UK unemployment rate drops to 7.7%
- Published
The rate of unemployment in the UK dropped to 7.7% between May and July from 7.8% in the previous three months.
The governor of the Bank of England, Mark Carney, has said that interest rates are unlikely to be raised before the rate falls to 7%.
The number of people unemployed fell 24,000 in the period to 2.487 million.
The official figures also showed, external the number of people claiming Jobseeker's Allowance fell 32,600 to 1.402 million, its lowest level since February 2009.
However, the number of people working part-time because they cannot find a full-time job rose to 1.45 million, the highest since records began in 1992 and double the number of five years ago.
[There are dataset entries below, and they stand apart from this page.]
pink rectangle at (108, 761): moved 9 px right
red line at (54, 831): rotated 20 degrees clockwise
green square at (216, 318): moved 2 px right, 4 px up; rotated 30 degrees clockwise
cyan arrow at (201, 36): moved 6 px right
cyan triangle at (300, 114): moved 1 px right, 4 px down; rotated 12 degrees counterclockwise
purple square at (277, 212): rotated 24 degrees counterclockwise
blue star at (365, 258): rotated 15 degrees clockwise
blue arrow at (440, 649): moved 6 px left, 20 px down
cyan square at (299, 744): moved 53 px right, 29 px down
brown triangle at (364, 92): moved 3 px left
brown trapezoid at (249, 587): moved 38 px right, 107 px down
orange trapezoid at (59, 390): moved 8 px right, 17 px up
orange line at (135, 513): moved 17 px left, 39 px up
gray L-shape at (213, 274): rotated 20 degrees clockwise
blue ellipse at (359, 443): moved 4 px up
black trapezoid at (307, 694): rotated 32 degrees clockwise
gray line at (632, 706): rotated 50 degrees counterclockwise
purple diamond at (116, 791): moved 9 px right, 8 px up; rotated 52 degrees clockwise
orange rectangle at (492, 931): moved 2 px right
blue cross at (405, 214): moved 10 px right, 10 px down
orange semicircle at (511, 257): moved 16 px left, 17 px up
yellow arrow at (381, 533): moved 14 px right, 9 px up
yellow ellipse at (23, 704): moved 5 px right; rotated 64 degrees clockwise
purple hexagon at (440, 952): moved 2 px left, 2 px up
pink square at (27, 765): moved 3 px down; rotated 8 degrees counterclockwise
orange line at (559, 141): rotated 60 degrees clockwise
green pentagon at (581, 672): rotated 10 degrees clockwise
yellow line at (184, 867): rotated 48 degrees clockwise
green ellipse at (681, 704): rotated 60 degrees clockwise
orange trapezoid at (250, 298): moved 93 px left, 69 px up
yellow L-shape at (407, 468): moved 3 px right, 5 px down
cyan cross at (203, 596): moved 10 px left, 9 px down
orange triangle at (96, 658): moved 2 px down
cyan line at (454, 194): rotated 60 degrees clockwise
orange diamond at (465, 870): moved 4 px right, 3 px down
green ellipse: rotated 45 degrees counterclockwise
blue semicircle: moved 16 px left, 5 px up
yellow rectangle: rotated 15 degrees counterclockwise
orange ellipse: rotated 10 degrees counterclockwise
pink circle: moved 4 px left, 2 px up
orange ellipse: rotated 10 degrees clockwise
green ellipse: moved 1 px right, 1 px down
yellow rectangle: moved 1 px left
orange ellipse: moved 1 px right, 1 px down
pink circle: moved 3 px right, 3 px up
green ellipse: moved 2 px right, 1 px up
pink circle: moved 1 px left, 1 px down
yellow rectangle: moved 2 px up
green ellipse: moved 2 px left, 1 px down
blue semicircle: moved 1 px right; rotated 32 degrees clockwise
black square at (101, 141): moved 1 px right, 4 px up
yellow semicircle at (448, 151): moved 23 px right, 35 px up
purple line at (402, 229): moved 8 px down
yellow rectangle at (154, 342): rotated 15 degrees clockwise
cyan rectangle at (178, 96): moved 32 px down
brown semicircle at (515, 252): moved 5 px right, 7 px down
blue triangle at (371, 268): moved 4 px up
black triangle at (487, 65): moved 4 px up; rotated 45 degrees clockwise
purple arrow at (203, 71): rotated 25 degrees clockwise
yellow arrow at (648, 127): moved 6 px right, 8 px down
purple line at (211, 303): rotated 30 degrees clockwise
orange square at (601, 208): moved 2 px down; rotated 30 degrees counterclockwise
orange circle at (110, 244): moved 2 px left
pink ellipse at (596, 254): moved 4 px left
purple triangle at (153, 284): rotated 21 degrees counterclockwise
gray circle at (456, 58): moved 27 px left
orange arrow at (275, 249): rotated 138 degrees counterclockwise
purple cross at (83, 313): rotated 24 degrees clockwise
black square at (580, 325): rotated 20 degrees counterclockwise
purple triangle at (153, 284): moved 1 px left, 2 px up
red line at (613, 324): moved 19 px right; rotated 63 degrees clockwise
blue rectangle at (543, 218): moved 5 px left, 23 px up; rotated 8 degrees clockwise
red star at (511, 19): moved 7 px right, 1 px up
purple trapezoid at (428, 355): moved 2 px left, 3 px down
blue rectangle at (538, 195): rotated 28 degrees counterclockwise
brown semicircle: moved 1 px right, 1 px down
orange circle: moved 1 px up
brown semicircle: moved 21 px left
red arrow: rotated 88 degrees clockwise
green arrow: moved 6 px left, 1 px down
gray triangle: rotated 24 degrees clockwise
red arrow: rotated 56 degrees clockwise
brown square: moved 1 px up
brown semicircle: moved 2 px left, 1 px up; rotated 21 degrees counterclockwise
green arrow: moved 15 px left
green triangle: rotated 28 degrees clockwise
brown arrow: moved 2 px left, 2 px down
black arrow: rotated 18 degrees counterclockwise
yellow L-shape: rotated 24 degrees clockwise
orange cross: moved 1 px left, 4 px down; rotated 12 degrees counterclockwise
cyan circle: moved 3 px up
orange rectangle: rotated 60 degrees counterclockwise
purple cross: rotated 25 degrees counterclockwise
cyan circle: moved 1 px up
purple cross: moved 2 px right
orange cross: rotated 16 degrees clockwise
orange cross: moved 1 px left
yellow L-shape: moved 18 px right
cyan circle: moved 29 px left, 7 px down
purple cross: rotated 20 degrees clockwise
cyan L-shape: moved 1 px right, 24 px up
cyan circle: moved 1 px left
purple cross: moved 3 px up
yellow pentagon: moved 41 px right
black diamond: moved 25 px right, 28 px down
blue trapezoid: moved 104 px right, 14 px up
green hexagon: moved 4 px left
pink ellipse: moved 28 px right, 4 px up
Almost a third of men working part-time were doing so because they could not find full-time employment. The corresponding figure for women was 13.5%.
'Recovering market'
"It's another set of impressive figures on the job market with positive signs on all three main indicators," said Victoria Clarke at Investec.
"It suggests the jobs market is recovering, much like the broader economy."
"It reinforces our view that unemployment will come down to 7% more quickly than the Bank of England expects."
Mr Carney said he expected the fall to 7% to take at least three years.
The pound rose against both the euro and the US dollar following the release of the figures.
The number of people claiming Jobseeker's Allowance in July was revised downwards.
The fall of 68,900 in July and August was the biggest two-month drop since June 1997.
August's fall in the claimant count was the tenth consecutive month that the figure had dropped.
'Total complacency'
The North East of England had the highest rate of unemployment between May and July, with 10.4%, while the South East had the lowest at 5.8%.
The biggest increase during that period was in the North West of England, where unemployment rose by 13,000.
The South East showed the biggest fall, with 29,000 fewer people unemployed than there were in the previous three months, followed by the East Midlands, with a fall of 11,000.
Labour leader Ed Miliband stressed the uneven picture around the country in exchanges during Prime Minister's Questions.
"The chancellor went out and said he had saved the economy," he said.
Mr Miliband described that as "total complacency and total hubris... at a time when, even today, unemployment is rising in half the country".
The Prime Minister, David Cameron, attacked Labour's policies.
"They told us that unemployment would go up and not down. They told us that the growth of private sector jobs would never make up for the loss of [public] sector jobs," he said.
"They have been wrong on every single one of those issues."
'Resilience and flexibility'
Average pay rose by 1.1% including bonuses compared with the same time last year, or 1.0% excluding them, which is well below the 2.8% rate at which prices are rising.
Between March and June 2013, public sector employment fell 34,000, while private sector employment rose 114,000.
"The positive figures are a measure of the resilience and the flexibility of Britain's labour market," said David Kern, chief economist at the British Chambers of Commerce.
"The further increase in private sector employment, at a time when the public sector is still shedding jobs, demonstrates yet again that private firms are able to drive the recovery."
The figures for unemployment in the three months to July are based on the Labour Force Survey, in which the ONS speaks to 60,000 households once a quarter, making it the country's biggest household survey.
The ONS is 95% confident that the main unemployment figure is correct to plus or minus 85,000 people.